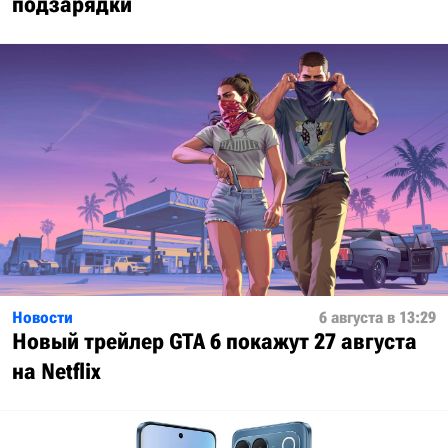
подзарядки
Новости
6 августа в 13:29
Новый трейлер GTA 6 покажут 27 августа
на Netflix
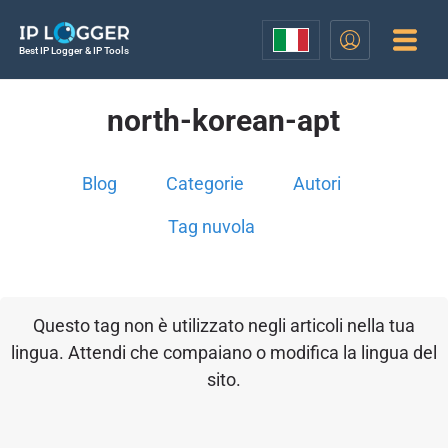
Best IP Logger & IP Tools
north-korean-apt
Blog
Categorie
Autori
Tag nuvola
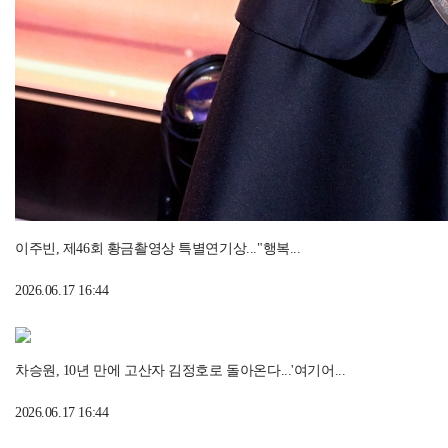
이주빈, 제46회 황금촬영상 특별연기상..."행복...
2026.06.17 16:44
차승원, 10년 만에 고산자 김정호로 돌아온다...'여기어...
2026.06.17 16:44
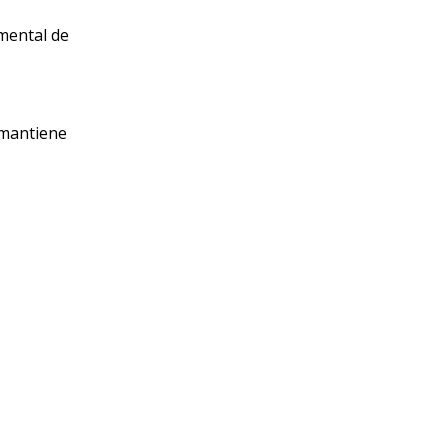
amental de
 mantiene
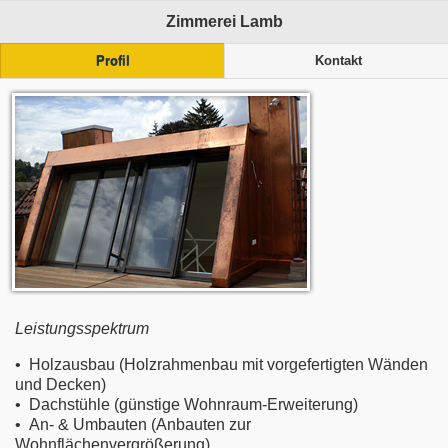
Zimmerei Lamb
Profil
Kontakt
Leistungsspektrum
• Holzausbau (Holzrahmenbau mit vorgefertigten Wänden
und Decken)
• Dachstühle (günstige Wohnraum-Erweiterung)
• An- & Umbauten (Anbauten zur
Wohnflächenvergrößerung)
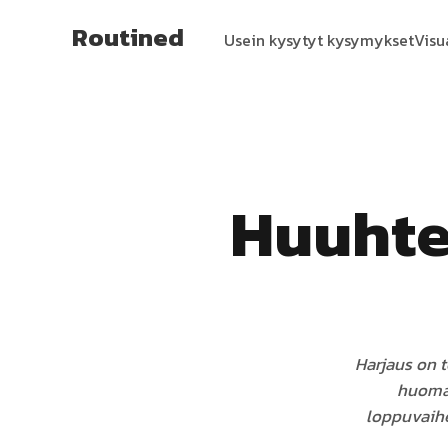
Routined
Usein kysytyt kysymykset
Visu
Huuhte
Harjaus on 
huomaa
loppuvaihe 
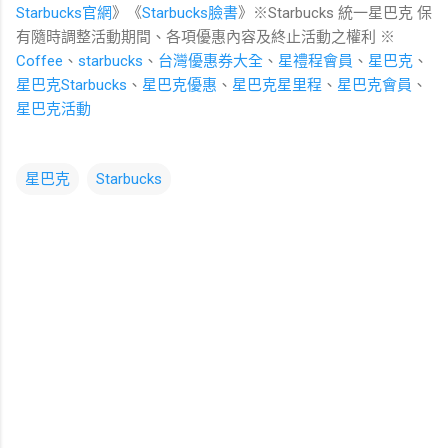
Starbucks官網
》《
Starbucks臉書
》※Starbucks 統一星巴克 保
有隨時調整活動期間、各項優惠內容及終止活動之權利 ※
Coffee
、
starbucks
、
台灣優惠券大全
、
星禮程會員
、
星巴克
、
星巴克Starbucks
、
星巴克優惠
、
星巴克星里程
、
星巴克會員
、
星巴克活動
星巴克
Starbucks
留
言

**REQUEST**
Gather every line in the data above that contains the word "августа", and copy each of those lines in full.

**TASK RESPONSE**
6 августа в 13:29
Новый трейлер GTA 6 покажут 27 августа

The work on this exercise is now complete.